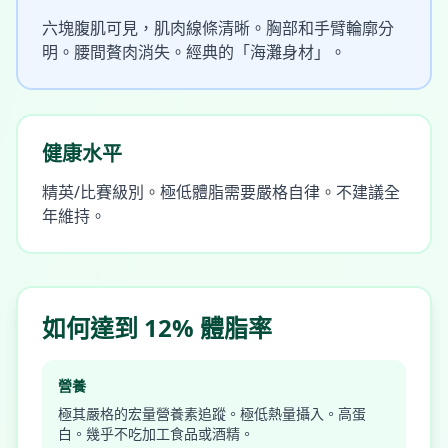
六塊腹肌可見，肌肉線條清晰。胸部和手臂輪廓分
明。腰間贅肉消失。經典的「海灘身材」。
健康水平
精英/比賽級別。極低體脂需要嚴格自律。不建議全
年維持。
如何達到 12% 體脂率
營養
極其嚴格的宏量營養素追蹤。極低熱量攝入。高蛋
白。幾乎不吃加工食品或酒精。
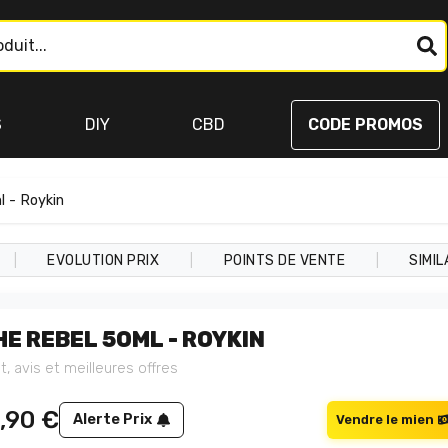
S
DIY
CBD
CODE PROMOS
 - Roykin
|
|
|
EVOLUTION PRIX
POINTS DE VENTE
SIMIL
HE REBEL 50ML - ROYKIN
t, avis et meilleures offres
,90
€
Alerte Prix
Vendre le mien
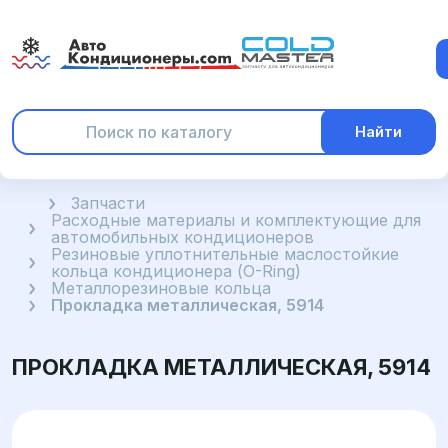
Найти
Главная
Запчасти
Расходные материалы и комплектующие для
автомобильных кондиционеров
Резиновые уплотнительные маслостойкие
кольца кондиционера (O-Ring)
Металлорезиновые кольца
Прокладка металлическая, 5914
ПРОКЛАДКА МЕТАЛЛИЧЕСКАЯ, 5914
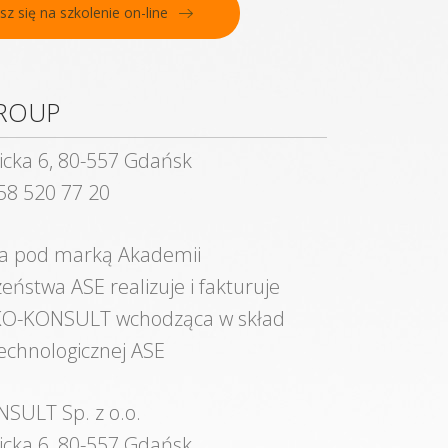
sz się na szkolenie on-line
GROUP
icka 6, 80-557 Gdańsk
 58 520 77 20
ia pod marką Akademii
eństwa ASE realizuje i fakturuje
KO-KONSULT wchodząca w skład
echnologicznej ASE
SULT Sp. z o.o.
icka 6, 80-557 Gdańsk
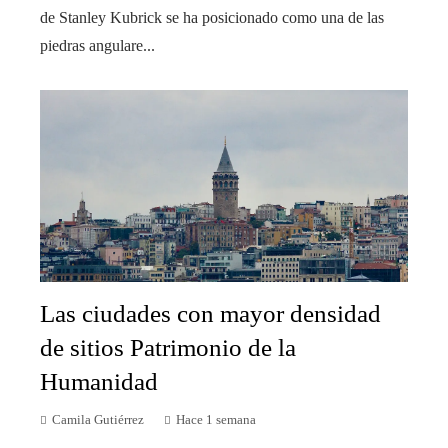
de Stanley Kubrick se ha posicionado como una de las
piedras angulare...
Las ciudades con mayor densidad
de sitios Patrimonio de la
Humanidad
Camila Gutiérrez
Hace 1 semana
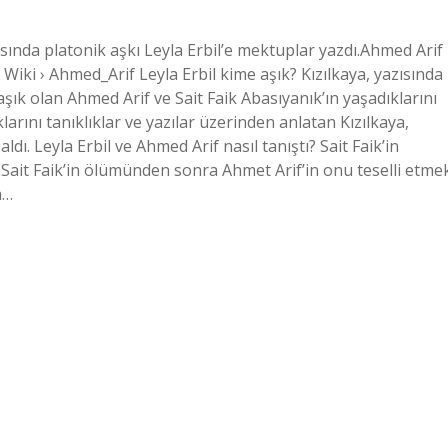
sında platonik aşkı Leyla Erbil’e mektuplar yazdı.Ahmed Arif
Wiki › Ahmed_Arif Leyla Erbil kime aşık? Kızılkaya, yazısında
aşık olan Ahmed Arif ve Sait Faik Abasıyanık’ın yaşadıklarını
larını tanıklıklar ve yazılar üzerinden anlatan Kızılkaya,
ldı. Leyla Erbil ve Ahmed Arif nasıl tanıştı? Sait Faik’in
 Sait Faik’in ölümünden sonra Ahmet Arif’in onu teselli etme
a…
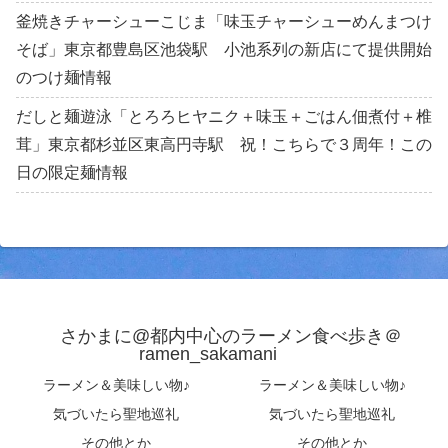
釜焼きチャーシューこじま「味玉チャーシューめんまつけ
そば」東京都豊島区池袋駅 小池系列の新店にて提供開始
のつけ麺情報
だしと麺遊泳「とろろヒヤニク＋味玉＋ごはん佃煮付＋椎
茸」東京都杉並区東高円寺駅 祝！こちらで３周年！この
日の限定麺情報
さかまに@都内中心のラーメン食べ歩き＠
ramen_sakamani
ラーメン＆美味しい物♪
ラーメン＆美味しい物♪
気づいたら聖地巡礼
気づいたら聖地巡礼
その他とか
その他とか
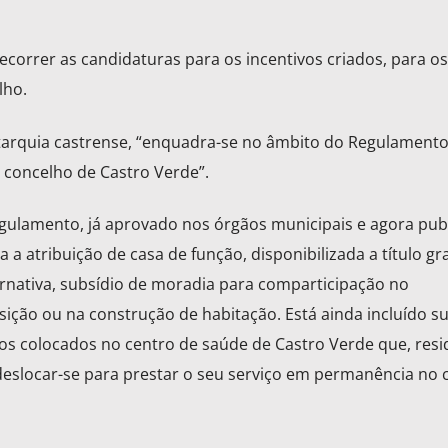
correr as candidaturas para os incentivos criados, para os
lho.
arquia castrense, “enquadra-se no âmbito do Regulamento
o concelho de Castro Verde”.
gulamento, já aprovado nos órgãos municipais e agora pub
 a atribuição de casa de função, disponibilizada a título gr
rnativa, subsídio de moradia para comparticipação no
ição ou na construção de habitação. Está ainda incluído su
icos colocados no centro de saúde de Castro Verde que, resi
deslocar-se para prestar o seu serviço em permanência no 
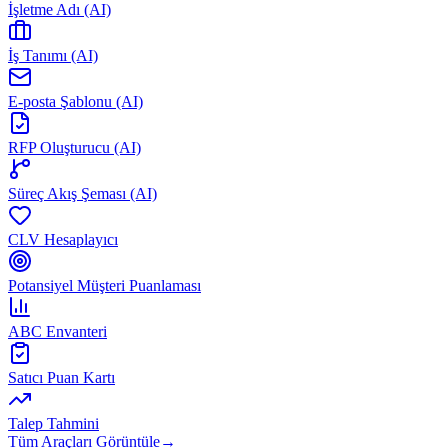
İşletme Adı (AI)
İş Tanımı (AI)
E-posta Şablonu (AI)
RFP Oluşturucu (AI)
Süreç Akış Şeması (AI)
CLV Hesaplayıcı
Potansiyel Müşteri Puanlaması
ABC Envanteri
Satıcı Puan Kartı
Talep Tahmini
Tüm Araçları Görüntüle
→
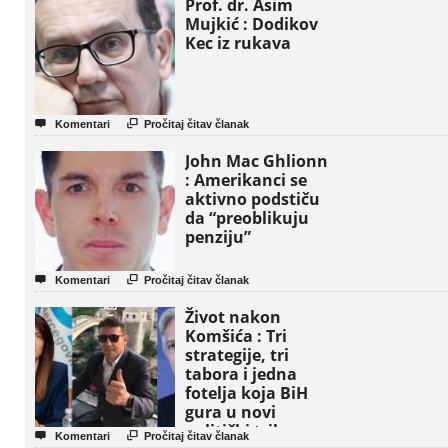
Prof. dr. Asim
Mujkić : Dodikov
Kec iz rukava


Komentari
Pročitaj čitav članak
John Mac Ghlionn
: Amerikanci se
aktivno podstiču
da “preoblikuju
penziju”


Komentari
Pročitaj čitav članak
Život nakon
Komšića : Tri
strategije, tri
tabora i jedna
fotelja koja BiH
gura u novi
politički triler


Komentari
Pročitaj čitav članak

# # # # #

#### [PROBLEM]
Rewrite the text of every row above with "Komentari" changed to "Comments" and everything else left as it is. Leave the pictures out of your answer.

#### [TASK ANSWER]
六塊腹肌可見，肌肉線條清晰。胸部和手臂輪廓分
明。腰間贅肉消失。經典的「海灘身材」。
健康水平
精英/比賽級別。極低體脂需要嚴格自律。不建議全
年維持。
如何達到 12% 體脂率
營養
極其嚴格的宏量營養素追蹤。極低熱量攝入。高蛋
白。幾乎不吃加工食品或酒精。
S
DIY
CBD
CODE PROMOS
 - Roykin
|
|
|
EVOLUTION PRIX
POINTS DE VENTE
SIMIL
HE REBEL 50ML - ROYKIN
t, avis et meilleures offres
,90
€
Alerte Prix
Vendre le mien
Найти
Главная
Запчасти
Расходные материалы и комплектующие для
автомобильных кондиционеров
Резиновые уплотнительные маслостойкие
кольца кондиционера (O-Ring)
Металлорезиновые кольца
Прокладка металлическая, 5914
ПРОКЛАДКА МЕТАЛЛИЧЕСКАЯ, 5914
sz się na szkolenie on-line
GROUP
icka 6, 80-557 Gdańsk
 58 520 77 20
ia pod marką Akademii
eństwa ASE realizuje i fakturuje
KO-KONSULT wchodząca w skład
echnologicznej ASE
SULT Sp. z o.o.
icka 6, 80-557 Gdańsk
de Stanley Kubrick se ha posicionado como una de las
piedras angulare...
Las ciudades con mayor densidad
de sitios Patrimonio de la
Humanidad
Camila Gutiérrez
Hace 1 semana
sında platonik aşkı Leyla Erbil’e mektuplar yazdı.Ahmed Arif
Wiki › Ahmed_Arif Leyla Erbil kime aşık? Kızılkaya, yazısında
aşık olan Ahmed Arif ve Sait Faik Abasıyanık’ın yaşadıklarını
larını tanıklıklar ve yazılar üzerinden anlatan Kızılkaya,
ldı. Leyla Erbil ve Ahmed Arif nasıl tanıştı? Sait Faik’in
 Sait Faik’in ölümünden sonra Ahmet Arif’in onu teselli etme
a…
釜焼きチャーシューこじま「味玉チャーシューめんまつけ
そば」東京都豊島区池袋駅 小池系列の新店にて提供開始
のつけ麺情報
だしと麺遊泳「とろろヒヤニク＋味玉＋ごはん佃煮付＋椎
茸」東京都杉並区東高円寺駅 祝！こちらで３周年！この
日の限定麺情報
さかまに@都内中心のラーメン食べ歩き＠
ramen_sakamani
ラーメン＆美味しい物♪
ラーメン＆美味しい物♪
気づいたら聖地巡礼
気づいたら聖地巡礼
その他とか
その他とか
correr as candidaturas para os incentivos criados, para os
lho.
arquia castrense, “enquadra-se no âmbito do Regulamento
o concelho de Castro Verde”.
gulamento, já aprovado nos órgãos municipais e agora pub
 a atribuição de casa de função, disponibilizada a título gr
rnativa, subsídio de moradia para comparticipação no
ição ou na construção de habitação. Está ainda incluído su
icos colocados no centro de saúde de Castro Verde que, resi
deslocar-se para prestar o seu serviço em permanência no 
İşletme Adı (AI)
İş Tanımı (AI)
E-posta Şablonu (AI)
RFP Oluşturucu (AI)
Süreç Akış Şeması (AI)
CLV Hesaplayıcı
Potansiyel Müşteri Puanlaması
ABC Envanteri
Satıcı Puan Kartı
Talep Tahmini
Tüm Araçları Görüntüle
→
Prof. dr. Asim
Mujkić : Dodikov
Kec iz rukava


Comments
Pročitaj čitav članak
John Mac Ghlionn
: Amerikanci se
aktivno podstiču
da “preoblikuju
penziju”


Comments
Pročitaj čitav članak
Život nakon
Komšića : Tri
strategije, tri
tabora i jedna
fotelja koja BiH
gura u novi
politički triler


Comments
Pročitaj čitav članak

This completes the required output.